Il convient d'abord de pallier l'insuffisance de capitalisation de cette institution. Ainsi, la réforme prévoit une recapitalisation immédiate à hauteur de 80% des engagements au passif du bilan des états financiers de la CPEG. Puis, il y a la faible marge de manoeuvre en matière de pilotage de la CPEG. Pour permettre une adaptation plus rapide des prestations à l'évolution des rendements, le texte propose le passage au système de primauté des cotisations. Un projet de recapitalisation d'une telle ampleur - il s'agit de plusieurs milliards ! - ne peut être adopté que par une très large majorité, Mesdames et Messieurs, c'est un prérequis. Or, à mon sens, les projets issus de la commission des finances ne répondent pas à cet impératif.
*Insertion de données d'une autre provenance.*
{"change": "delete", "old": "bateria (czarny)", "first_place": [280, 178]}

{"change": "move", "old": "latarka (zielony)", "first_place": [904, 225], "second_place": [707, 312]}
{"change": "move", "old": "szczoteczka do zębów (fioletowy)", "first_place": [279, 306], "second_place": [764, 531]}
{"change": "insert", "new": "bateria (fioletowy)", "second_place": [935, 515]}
Les bonnes performances des marchés en 2017 ne doivent pas nous faire perdre de vue cet objectif. En effet, les rendements financiers ou la baisse du taux technique de la CPEG sont de nature à fortement dégrader le taux de couverture des engagements de la caisse et à replonger l'ensemble des acteurs dans une situation d'urgence qui ne serait pas propice à des décisions réfléchies. C'est pourquoi je souhaite, et le Conseil d'Etat avec moi, que nous remettions l'ouvrage sur le métier afin de trouver ensemble une solution permettant de réduire les risques pour toutes les parties prenantes: les assurés de la CPEG, l'Etat employeur et l'Etat garant, et finalement la population genevoise.
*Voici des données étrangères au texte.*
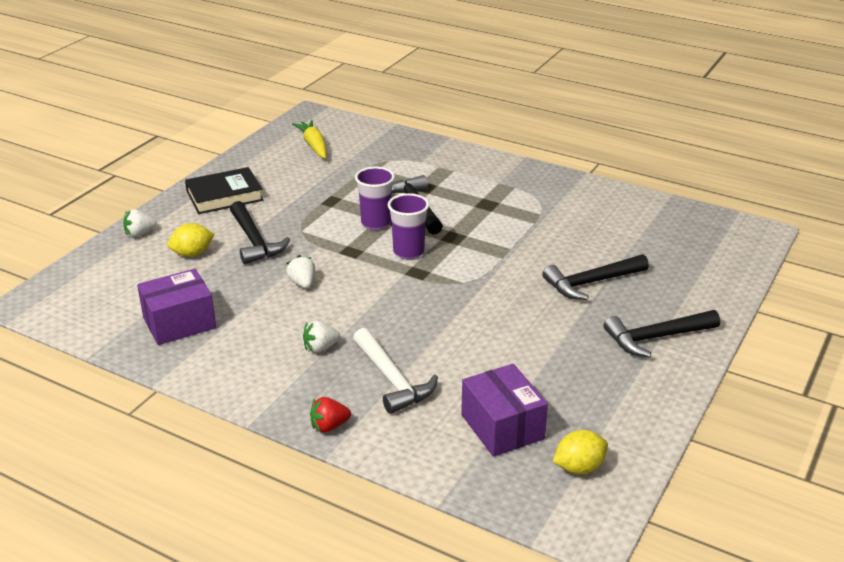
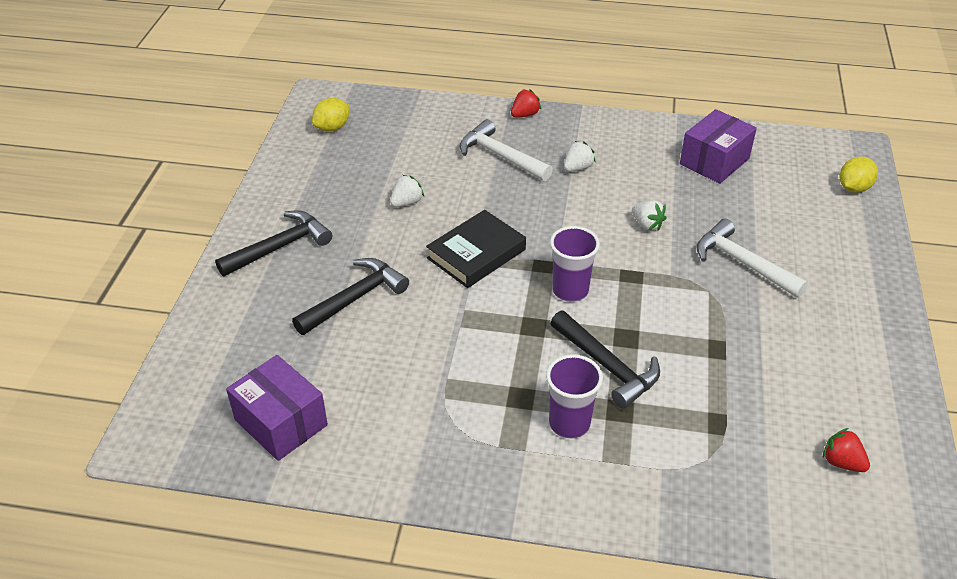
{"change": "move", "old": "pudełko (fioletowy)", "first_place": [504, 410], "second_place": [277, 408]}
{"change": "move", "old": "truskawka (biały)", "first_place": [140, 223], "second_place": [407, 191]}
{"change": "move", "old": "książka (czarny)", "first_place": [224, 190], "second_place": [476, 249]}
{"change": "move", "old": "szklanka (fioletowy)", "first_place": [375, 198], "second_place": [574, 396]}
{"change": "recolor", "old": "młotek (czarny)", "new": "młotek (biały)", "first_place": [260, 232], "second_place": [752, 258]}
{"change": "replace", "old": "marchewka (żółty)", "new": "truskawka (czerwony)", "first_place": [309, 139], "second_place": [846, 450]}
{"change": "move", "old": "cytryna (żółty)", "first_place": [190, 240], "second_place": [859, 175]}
Selon notre constitution, Mesdames et Messieurs, l'Etat doit maîtriser l'endettement et le maintenir à un niveau qui ne menace pas les intérêts des générations futures. Ces dernières années, la dette s'est allégée en raison des taux négatifs appliqués depuis 2015 qui ont eu pour effet que les contribuables ont massivement réduit leurs créances fiscales. Cette diminution n'est donc pas structurelle, et la remontée des taux d'intérêt risque de provoquer l'effet inverse, faisant resurgir la maîtrise de la dette comme un thème politique clé, ainsi que ce fut le cas en 2013, lorsque à une large majorité, le Grand Conseil avait instauré le mécanisme du frein à l'endettement dans la loi sur la gestion administrative et financière de l'Etat.
Au vu des projets indispensables pour la collectivité genevoise que nous devons financer et des enjeux auxquels nous sommes confrontés, le Conseil d'Etat devra procéder à des choix pour garantir un retour à l'équilibre des finances cantonales à moyen terme, vous en conviendrez. Ma conviction est qu'il est nécessaire d'assainir durablement nos finances et de contenir les dépenses de manière d'une part à assurer la pérennité de l'Etat et des prestations publiques, notamment en faveur des plus vulnérables, d'autre part à aborder les réformes qui nous attendent dans les meilleures conditions.
Mesdames et Messieurs les députés, je peux vous assurer que tant le Conseil d'Etat que moi-même resterons ouverts à la discussion et transparents afin que nous convergions vers des consensus. Je vous remercie. (Applaudissements.)
Le président. Merci, Madame la conseillère d'Etat. Pour conclure, je mets aux voix l'entier de ce texte.
Mise aux voix, la loi 12299 est adoptée en troisième débat dans son ensemble par 88 oui contre 8 non.
Le président. Ça y est, Mesdames et Messieurs, nous avons terminé ce long débat de deux jours sur le rapport de gestion et les comptes 2017 ! Un grand merci pour votre travail.